There's a reason I start my day reading the stories out of McClatchy's Washington bureau. Today's story:

For six years, the Bush administration, aided by Justice Department political appointees, has pursued an aggressive legal effort to restrict voter turnout in key battleground states in ways that favor Republican political candidates.


The administration intensified its efforts last year as President Bush's popularity and Republican support eroded heading into a midterm battle for control of Congress, which the Democrats won.

Facing nationwide voter registration drives by Democratic-leaning groups, the administration alleged widespread election fraud and endorsed proposals for tougher state and federal voter identification laws. Presidential political adviser Karl Rove alluded to the strategy in April 2006 when he railed about voter fraud in a speech to the Republican National Lawyers Association...

Since President Bush's first attorney general, John Ashcroft, a former Republican senator from Missouri, launched a "Ballot Access and Voter Integrity Initiative" in 2001, Justice Department political appointees have exhorted U.S. attorneys to prosecute voter fraud cases, and the department's Civil Rights Division has sought to roll back policies to protect minority voting rights.

On virtually every significant decision affecting election balloting since 2001, the division's Voting Rights Section has come down on the side of Republicans, notably in Florida, Michigan, Missouri, Ohio, Washington and other states where recent elections have been decided by narrow margins....

Former department lawyers, public records and other documents show that since Bush took office, political appointees in the Civil Rights Division have:

-Approved Georgia and Arizona laws that tightened voter ID requirements. A federal judge tossed out the Georgia law as an unconstitutional infringement on the rights of poor voters, and a federal appeals court signaled its objections to the Arizona law on similar grounds last fall, but that litigation was delayed by the U.S. Supreme Court until after the election.

-Issued advisory opinions that overstated a 2002 federal election law by asserting that it required states to disqualify new voting registrants if their identification didn't match that in computer databases, prompting at least three states to reject tens of thousands of applicants mistakenly.

-Done little to enforce a provision of the 1993 National Voter Registration Act that requires state public assistance agencies to register voters. The inaction has contributed to a 50 percent decline in annual registrations at those agencies, to 1 million from 2 million.

-Sued at least six states on grounds that they had too many people on their voter rolls. Some eligible voters were removed in the resulting purges.

The administration's presence was felt last year in at least one state legislative battle over voter identification.

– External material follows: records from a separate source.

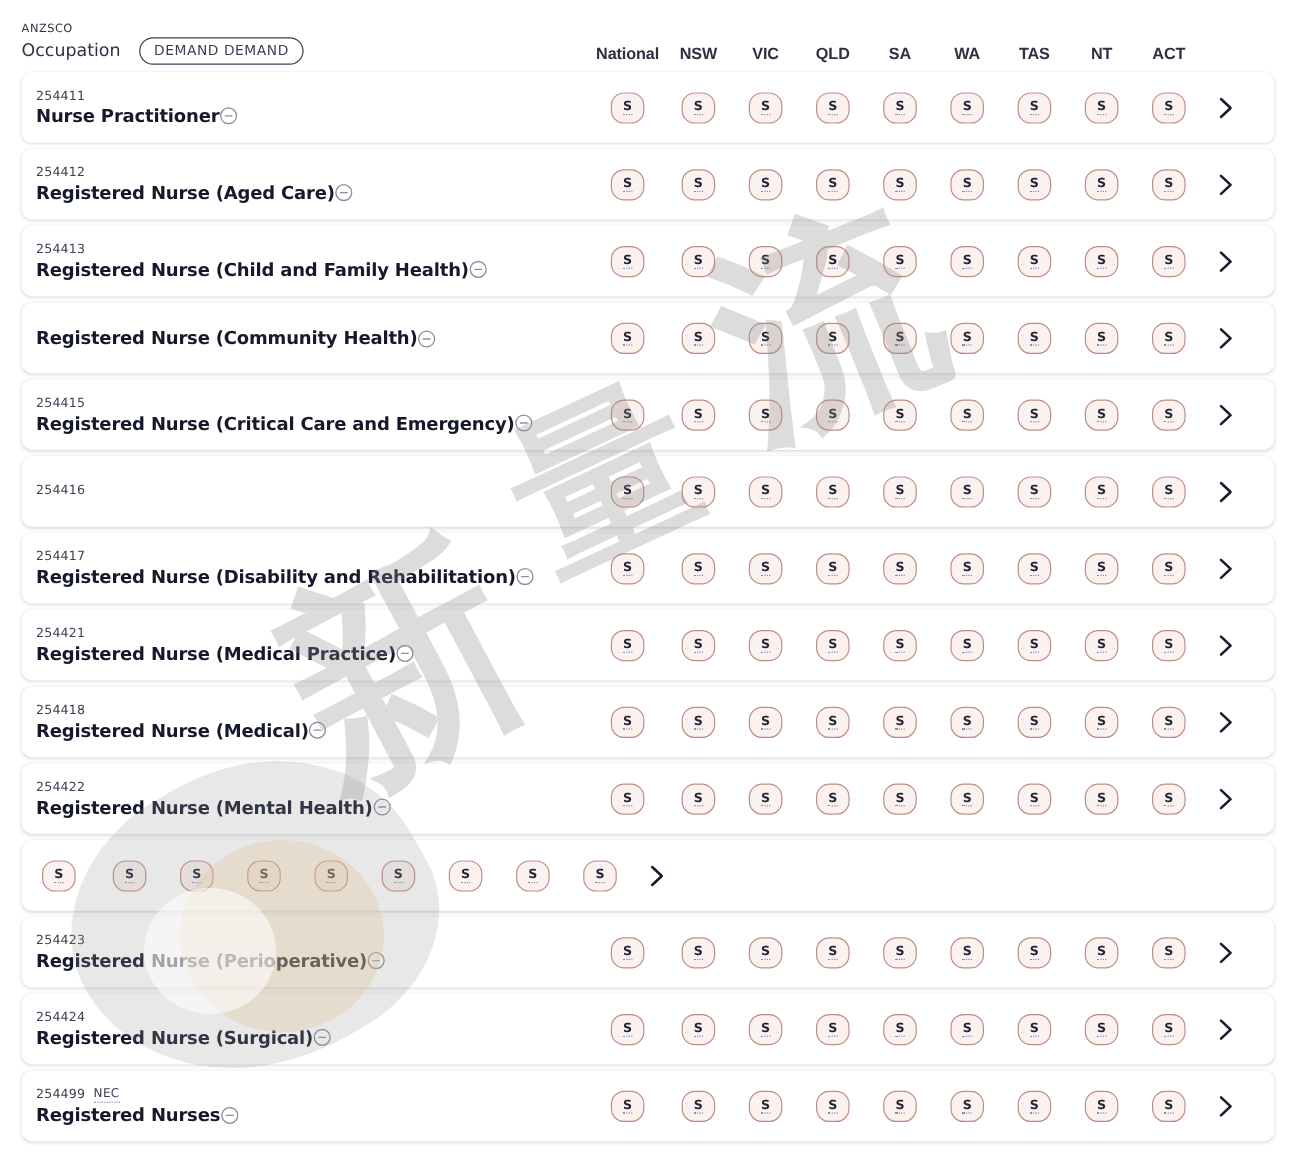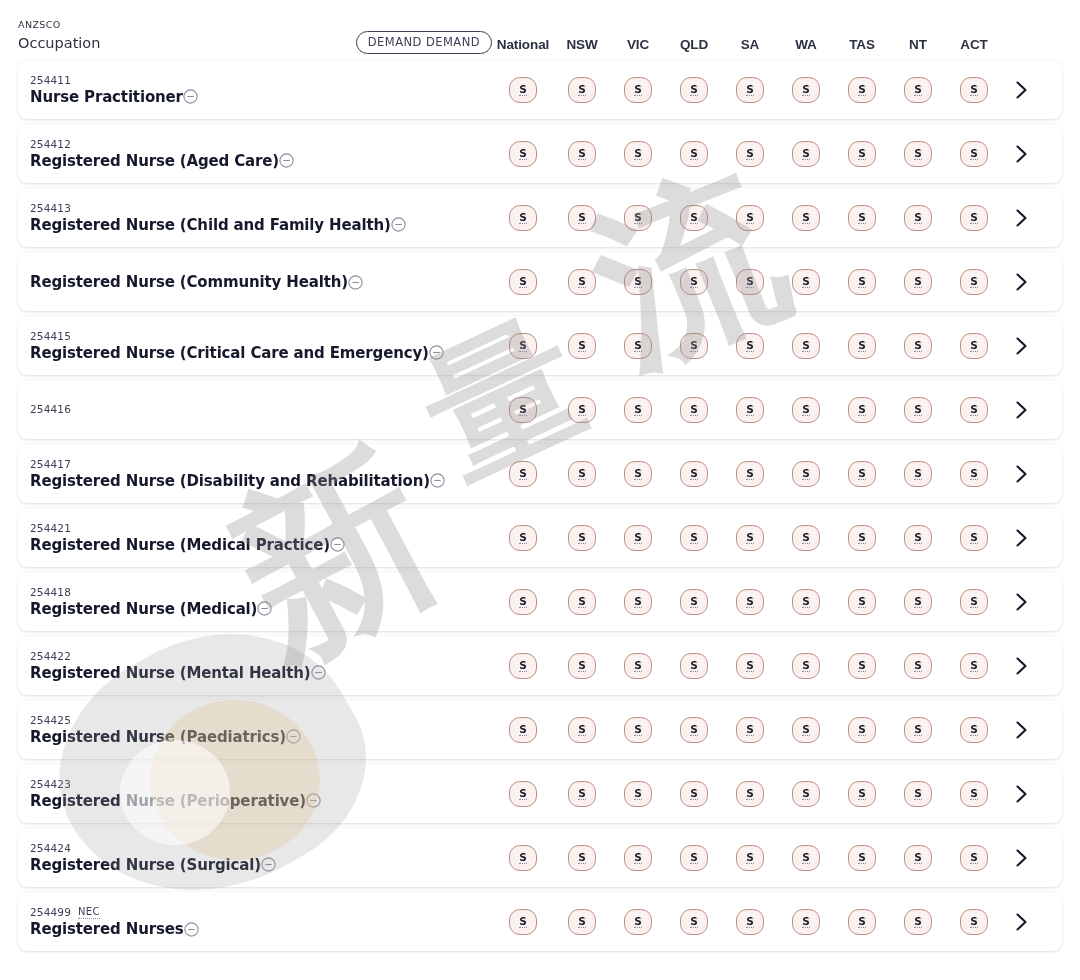--- a/index.html
+++ b/index.html
@@ -53,21 +53,21 @@
     z-index: 2;
   }
   .header-left { width: 474px; flex: 0 0 474px; }
   .anzsco-label {
     font-size: 9.5px;
     letter-spacing: 0.4px;
     color: #2d3142;
     line-height: 12px;
     font-family: "DejaVu Sans", "Liberation Sans", sans-serif;
   }
-  .occ-line { display: flex; align-items: center; gap: 3px; justify-content: space-between; }
+  .occ-line { display: flex; align-items: center; gap: 16px; }
   .occ-word {
     font-size: 14.5px;
     color: #2d3142;
     font-family: "DejaVu Sans", "Liberation Sans", sans-serif;
   }
   .pill {
     border: 1.4px solid #3a3f52;
     border-radius: 20px;
     padding: 3px 11px 4px 11px;
     font-size: 11.5px;
@@ -877,32 +877,20 @@
             </div>
           </div>
           <div class="chev">
             <svg width="13" height="20" viewBox="0 0 13 20">
               <polyline points="2.5,2.5 10.5,10 2.5,17.5" fill="none" stroke="#15192b" stroke-width="2.1" stroke-linecap="round" stroke-linejoin="round"></polyline>
             </svg>
           </div>
         </div>
       </div>
       <div class="row">
-        <div class="row-left">
-          <div class="occ-code">
-            <span>254425</span>
-          </div>
-          <div class="occ-title-line">
-            <span class="occ-title">Registered Nurse (Paediatrics)</span>
-            <span class="minus-icon"><svg width="15" height="15" viewBox="0 0 15 15">
-                <circle cx="7.5" cy="7.5" r="6.6" fill="none" stroke="#8b8f9c" stroke-width="1.1"></circle>
-                <line x1="4.3" y1="7.5" x2="10.7" y2="7.5" stroke="#8b8f9c" stroke-width="1.1"></line>
-              </svg></span>
-          </div>
-        </div>
         <div class="row-cells">
           <div class="cell national">
             <div class="badge">
               <span>S</span>
             </div>
           </div>
           <div class="cell">
             <div class="badge">
               <span>S</span>
             </div>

In Missouri, where Republican Sen. Jim Talent was fighting to hang onto his seat and hold the U.S. Senate for the GOP, a Republican-backed photo ID requirement cleared the state House of Representatives by one vote in May 2006 after an intense lobbying effort in which backers alleged voter fraud in heavily Democratic St. Louis and Kansas City.

"The White House was heavily involved" in the effort to win passage, state Rep. Bryan Stevenson, the Republican floor leader, said in a telephone interview. Stevenson said he wasn't privy to the details of the White House efforts.

In late 2001, Ashcroft also hired three Republican political operatives to work in a secretive new unit in the division's Voting Rights Section. Rich said the unit, headed by unsuccessful Republican congressional candidate Mark Metcalf of Kentucky, bird-dogged the progress of the administration's Help America Vote Act (HAVA) and reviewed voting legislation in the states.

One member of the three-person political unit, former Georgia elections official and Republican activist Hans von Spakovsky, eventually took de facto control of the Voting Rights Section and used his position to advocate tougher voter ID laws, said former department lawyers who declined to be identified for fear of reprisals.

And that's honestly only the beginning. Click through and read the details of numerous other efforts to use claims of fraud to suppress voter turnout. And as you read it, keep this in mind: After 6 years of looking under every rock and behind every tree, the DoJ has only been able to find 86 individuals worth prosecuting over the past 6+ years, and a federal panel found that the issue is not one about which the nation should be concerned.

Vote fraud isn't a real threat to democracy; claims of vote fraud, however, are.